EXTRACT PROVIDED
In a conference room in the Walker Art Center, curator Siri Engberg pulls out a picture of a toilet. It is perhaps the saddest toilet in the world: sewn from a sack of ill-fitting white vinyl, it slumps in on itself like a bouncy house with a slow leak. “It’s like this mopey cartoon character,” Engberg says, cooing at it like it’s a plush doll. And in a way, it is. The commode is one of 84-year-old pop artist Claes Oldenburg’s many “soft sculptures”: outsized, limp-noodle renditions of everyday stuff—electric fans, ice-cream cones—for which he became famous in the 1960s. This month, the Walker opens an exhaustive survey of the artist’s most fertile period, “Claes Oldenburg: The Sixties,” in which the hangdog totems, playful and droopy, may prove the most crowd-pleasing items.
Oldenburg spent much of the ’60s piecing together such whimsical facsimiles of household objects. His is an art of friendly gigantism; scale and form animate the inanimate, making surrealist mascots of humdrum items. Exhibit A: the Minneapolis Sculpture Garden’s centerpiece, Spoonbridge and Cherry—the brainchild of Oldenburg and his wife, Coosje van Bruggen.

COMPLETE THE FOLLOWING
(1) Please set down part of the Oldenburg passage word for word, beginning at the words "In a conference" and stopping after "most crowd-pleasing items.".
(2) In the Oldenburg passage, what is the title of the survey the Walker opens this month?
(3) Using the Oldenburg passage, explain why the pictured toilet is described as perhaps the saddest toilet in the world.

(Stored data entries)
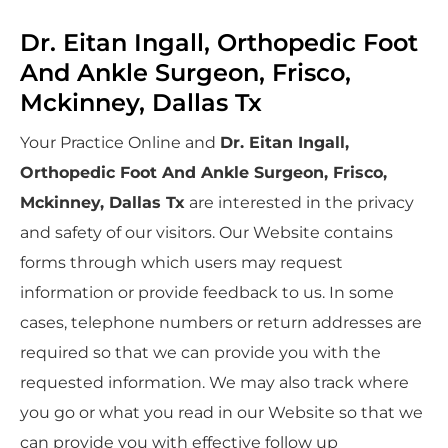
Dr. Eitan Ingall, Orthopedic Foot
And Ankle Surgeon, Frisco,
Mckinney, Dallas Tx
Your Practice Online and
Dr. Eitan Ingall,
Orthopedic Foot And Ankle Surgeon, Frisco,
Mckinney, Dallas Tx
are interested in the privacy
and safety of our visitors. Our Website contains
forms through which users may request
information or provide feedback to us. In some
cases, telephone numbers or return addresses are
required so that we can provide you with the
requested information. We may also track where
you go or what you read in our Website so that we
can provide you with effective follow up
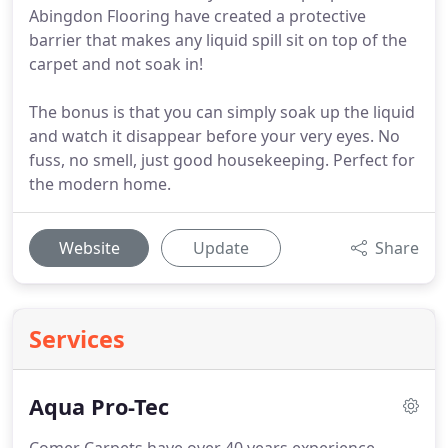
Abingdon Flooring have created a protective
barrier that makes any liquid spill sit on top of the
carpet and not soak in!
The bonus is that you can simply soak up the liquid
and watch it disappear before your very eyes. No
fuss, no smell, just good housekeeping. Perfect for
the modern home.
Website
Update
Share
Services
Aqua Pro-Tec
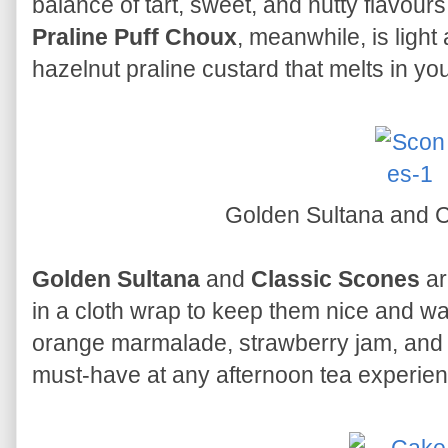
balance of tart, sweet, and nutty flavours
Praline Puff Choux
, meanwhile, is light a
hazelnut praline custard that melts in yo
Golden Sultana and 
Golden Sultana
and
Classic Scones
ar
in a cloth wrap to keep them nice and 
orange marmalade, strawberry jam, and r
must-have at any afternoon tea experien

OUTPUTS BY TASK
(1)
In a conference room in the Walker Art Center, curator Siri Engberg pulls out a picture of a toilet. It is perhaps the saddest toilet in the world: sewn from a sack of ill-fitting white vinyl, it slumps in on itself like a bouncy house with a slow leak. “It’s like this mopey cartoon character,” Engberg says, cooing at it like it’s a plush doll. And in a way, it is. The commode is one of 84-year-old pop artist Claes Oldenburg’s many “soft sculptures”: outsized, limp-noodle renditions of everyday stuff—electric fans, ice-cream cones—for which he became famous in the 1960s. This month, the Walker opens an exhaustive survey of the artist’s most fertile period, “Claes Oldenburg: The Sixties,” in which the hangdog totems, playful and droopy, may prove the most crowd-pleasing items.

(2) "Claes Oldenburg: The Sixties"

(3) It is sewn from a sack of ill-fitting white vinyl, so it slumps in on itself like a bouncy house with a slow leak.